INFORMATION SHOWN:
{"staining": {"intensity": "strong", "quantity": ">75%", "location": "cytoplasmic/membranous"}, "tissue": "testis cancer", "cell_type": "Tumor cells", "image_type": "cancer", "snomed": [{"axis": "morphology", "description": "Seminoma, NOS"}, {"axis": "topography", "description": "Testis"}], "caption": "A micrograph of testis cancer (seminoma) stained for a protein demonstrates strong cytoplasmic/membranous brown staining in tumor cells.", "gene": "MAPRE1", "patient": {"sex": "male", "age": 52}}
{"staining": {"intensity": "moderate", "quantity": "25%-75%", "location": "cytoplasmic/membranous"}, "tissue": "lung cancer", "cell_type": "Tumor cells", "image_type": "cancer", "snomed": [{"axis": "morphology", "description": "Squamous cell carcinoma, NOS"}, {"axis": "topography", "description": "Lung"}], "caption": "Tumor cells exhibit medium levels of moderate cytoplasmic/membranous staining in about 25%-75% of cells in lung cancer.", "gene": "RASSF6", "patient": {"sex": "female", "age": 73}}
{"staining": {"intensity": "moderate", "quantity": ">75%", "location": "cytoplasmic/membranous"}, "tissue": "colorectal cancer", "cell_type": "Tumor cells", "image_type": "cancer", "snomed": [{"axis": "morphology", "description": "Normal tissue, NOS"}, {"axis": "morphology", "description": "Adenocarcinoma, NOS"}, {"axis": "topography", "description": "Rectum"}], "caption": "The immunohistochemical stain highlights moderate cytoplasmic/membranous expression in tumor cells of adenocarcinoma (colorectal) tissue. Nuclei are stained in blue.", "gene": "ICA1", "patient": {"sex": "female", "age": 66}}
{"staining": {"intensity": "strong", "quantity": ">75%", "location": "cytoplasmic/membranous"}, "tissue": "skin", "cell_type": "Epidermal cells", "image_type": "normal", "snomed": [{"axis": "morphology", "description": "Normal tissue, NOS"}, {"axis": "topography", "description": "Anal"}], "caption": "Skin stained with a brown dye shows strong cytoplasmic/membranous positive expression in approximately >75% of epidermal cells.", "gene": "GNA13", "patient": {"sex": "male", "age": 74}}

WORK TO BE COMPLETED: Having read the material, transcribe all of it exactly.

RESULT OF THIS EXERCISE:
{"staining": {"intensity": "strong", "quantity": ">75%", "location": "cytoplasmic/membranous"}, "tissue": "testis cancer", "cell_type": "Tumor cells", "image_type": "cancer", "snomed": [{"axis": "morphology", "description": "Seminoma, NOS"}, {"axis": "topography", "description": "Testis"}], "caption": "A micrograph of testis cancer (seminoma) stained for a protein demonstrates strong cytoplasmic/membranous brown staining in tumor cells.", "gene": "MAPRE1", "patient": {"sex": "male", "age": 52}}
{"staining": {"intensity": "moderate", "quantity": "25%-75%", "location": "cytoplasmic/membranous"}, "tissue": "lung cancer", "cell_type": "Tumor cells", "image_type": "cancer", "snomed": [{"axis": "morphology", "description": "Squamous cell carcinoma, NOS"}, {"axis": "topography", "description": "Lung"}], "caption": "Tumor cells exhibit medium levels of moderate cytoplasmic/membranous staining in about 25%-75% of cells in lung cancer.", "gene": "RASSF6", "patient": {"sex": "female", "age": 73}}
{"staining": {"intensity": "moderate", "quantity": ">75%", "location": "cytoplasmic/membranous"}, "tissue": "colorectal cancer", "cell_type": "Tumor cells", "image_type": "cancer", "snomed": [{"axis": "morphology", "description": "Normal tissue, NOS"}, {"axis": "morphology", "description": "Adenocarcinoma, NOS"}, {"axis": "topography", "description": "Rectum"}], "caption": "The immunohistochemical stain highlights moderate cytoplasmic/membranous expression in tumor cells of adenocarcinoma (colorectal) tissue. Nuclei are stained in blue.", "gene": "ICA1", "patient": {"sex": "female", "age": 66}}
{"staining": {"intensity": "strong", "quantity": ">75%", "location": "cytoplasmic/membranous"}, "tissue": "skin", "cell_type": "Epidermal cells", "image_type": "normal", "snomed": [{"axis": "morphology", "description": "Normal tissue, NOS"}, {"axis": "topography", "description": "Anal"}], "caption": "Skin stained with a brown dye shows strong cytoplasmic/membranous positive expression in approximately >75% of epidermal cells.", "gene": "GNA13", "patient": {"sex": "male", "age": 74}}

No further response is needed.